Last year’s excavation took place at a depth of nine metres in the waters outside Ronneby. A trench with the disintegrated Gribshunden ship was examined and the wreckage scanned. The excavation succeeded in pinpointing the ship’s kitchen area, the galley. The objects now being studied include barrels that may have contained beer or food, a suit of chain mail that can be traced back to its maker and a fine wooden tankard.
“Pieces of a crossbow and some type of firearm were also found,” says Marcus Sandekjer, who is not revealing any more details before the researchers come up with their results.
He continues to tell us about the two different parts of the Gribshunden project, one related to a museum and one focused on research.
During the year, a beautiful wooden house in Ronneby Brunnspark was converted into an office for the project and a related exhibition. There, the story of Gribshunden is being brought to life using images and films. A process is now underway that will enable a new museum to be built in Ronneby and feature Gribshunden as the main attraction.
An estimate places the cost of building the museum at 150 million kronor, but the medieval town of Ronneby can then boast a star attraction – a completely unique wreck that tells of an era not so much in focus in other museums in the country.
A friends association has been formed to lobby for the new museum, led by chairman and attorney Peter Althin, who hails from Blekinge.
Although the objects are located at – and are managed by – Blekinge Museum, Lund University is mostly conducting the research efforts, led by archaeology researcher Brendan Foley. Several scientific articles are in the making, and already published articles have garnered attention from around the world.
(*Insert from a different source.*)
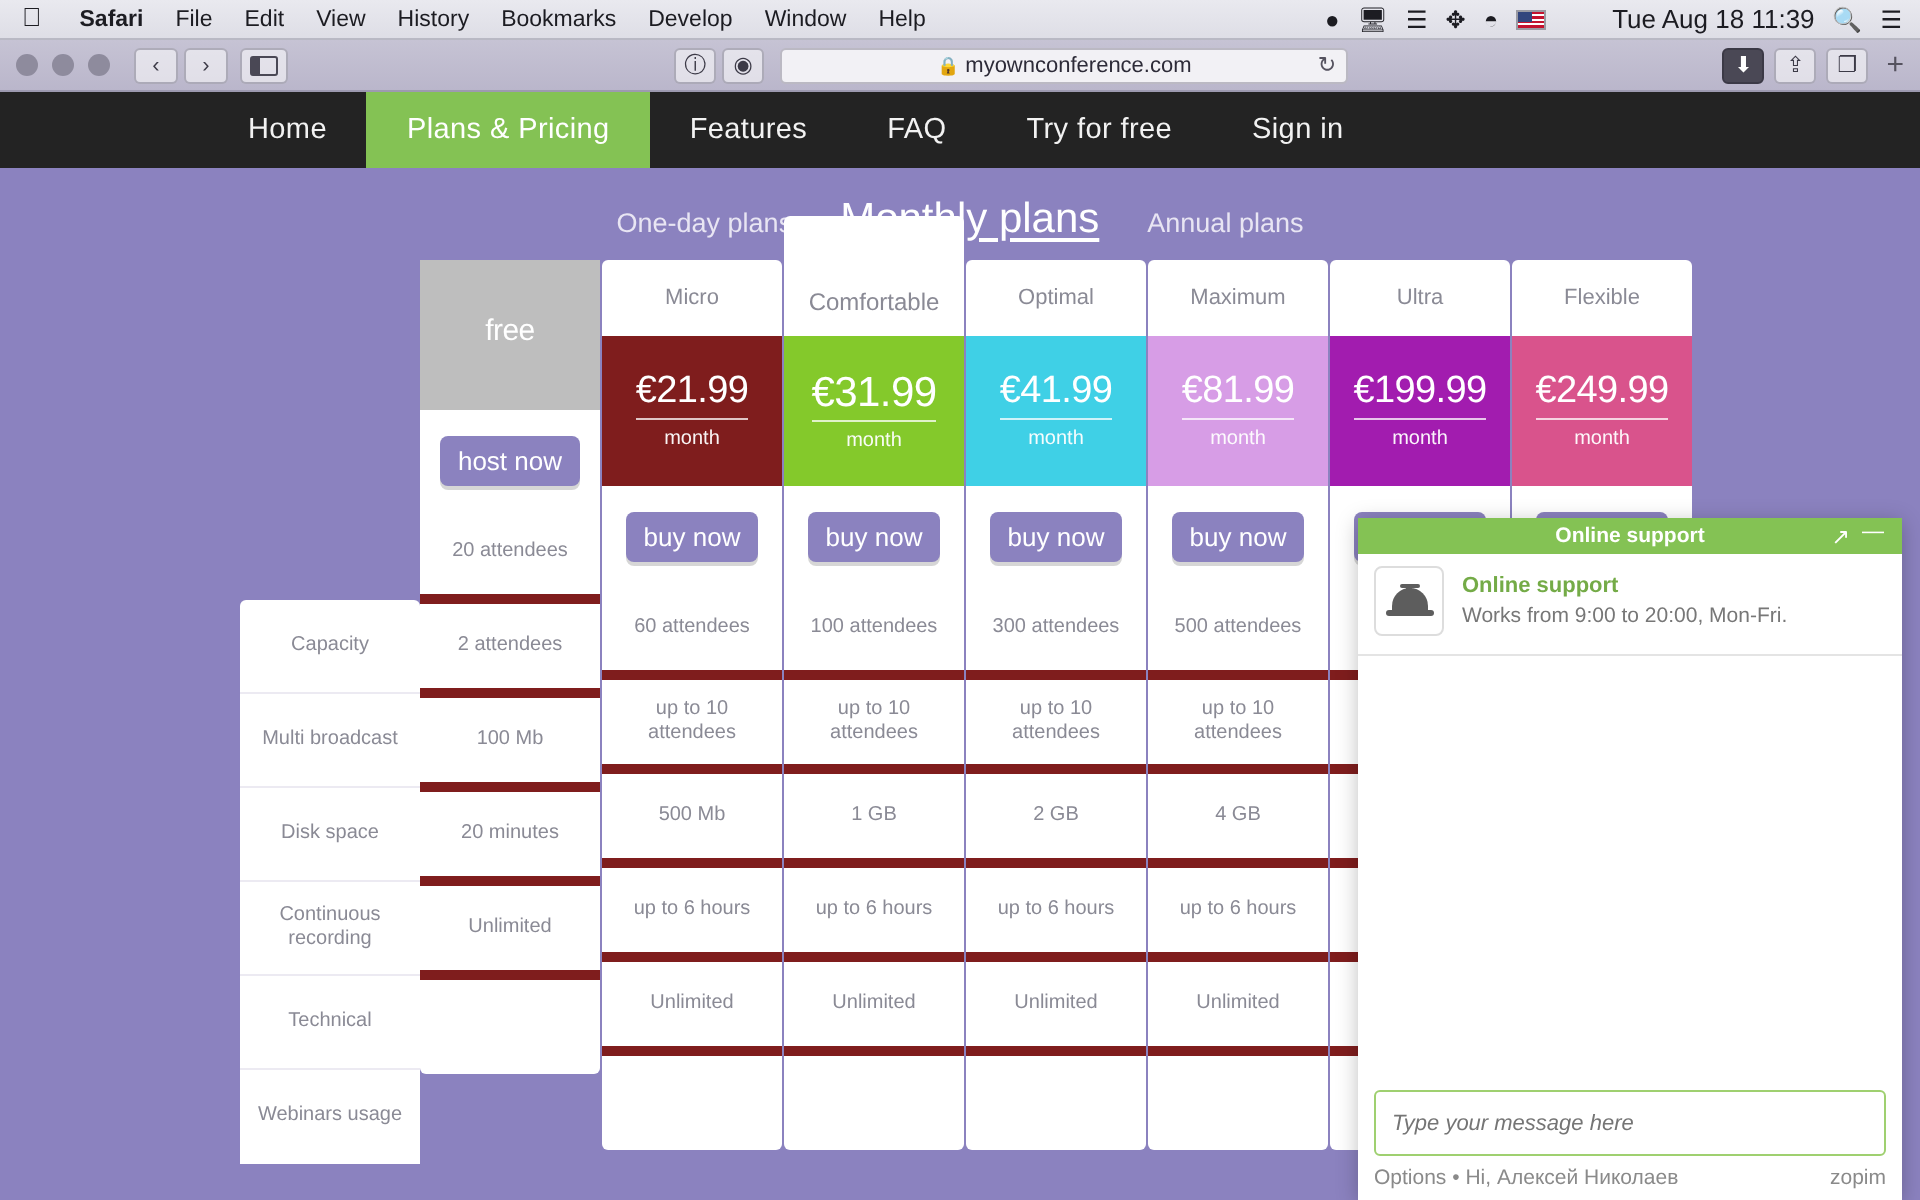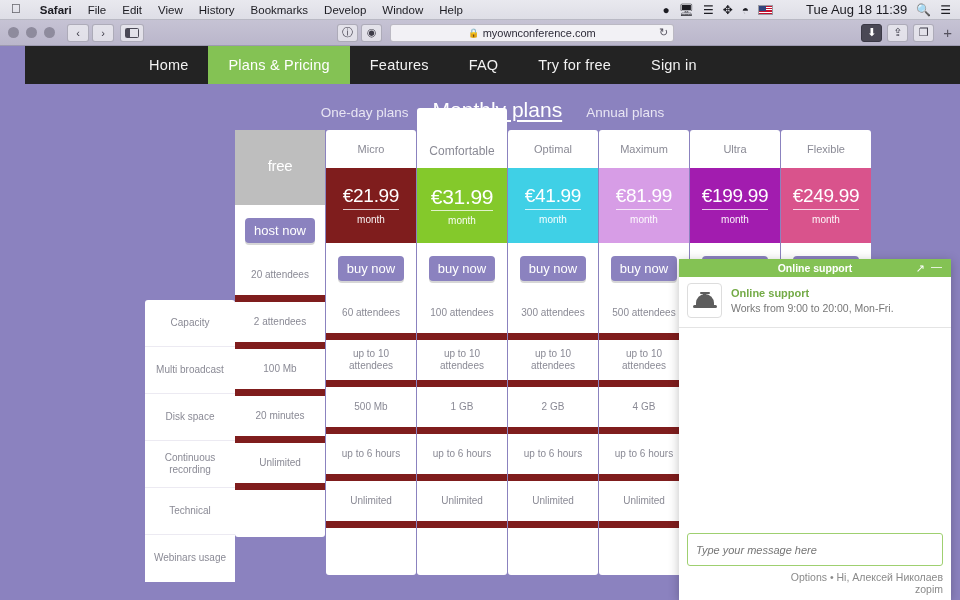"Home" .page { padding-left: 25px -> none }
One such article reported the discovery of remains of an Atlantic sturgeon, which would have been lavish food if only the fish had come ashore on that fateful day when Gribshunden sank.
“Because of the corona pandemic, we cancelled this year’s planned dives,” Sandekjer says. “But we’ve instead had the chance to more carefully analyse last year’s finds, some 60 objects from a trench containing the wreck.”
Although neither Swedish nor international researchers have been able to travel to Ronneby, some of the work on the project has been able to continue. Johan Rönnby, professor of maritime archaeology at Södertörn University, will soon release a diver’s report about the ship’s construction and the status of the research on this project, which is sure to interest many people.
The most well-known part of the Gribshunden shipwreck is the front beam of the ship which is in the form of a voracious figurehead, the so-called Gribshunden monster. Maritime archaeologist Niklas Eriksson from Stockholm University has recently written about the symbolic language of the Gribshunden figure.
So, plenty of exciting stories from the 15th century are waiting to be told and a scientific documentary about the unique wreck is expected next year.
King John of Denmark, who was also king of Norway, set sail for Kalmar with Gribshunden and his fleet so he could become king of Sweden. When they arrived in Ronneby in 1495, Gribshunden suddenly caught fire and sank along with the papers that would have been signed. It took an additional two years before King John was finally crowned John II of Sweden.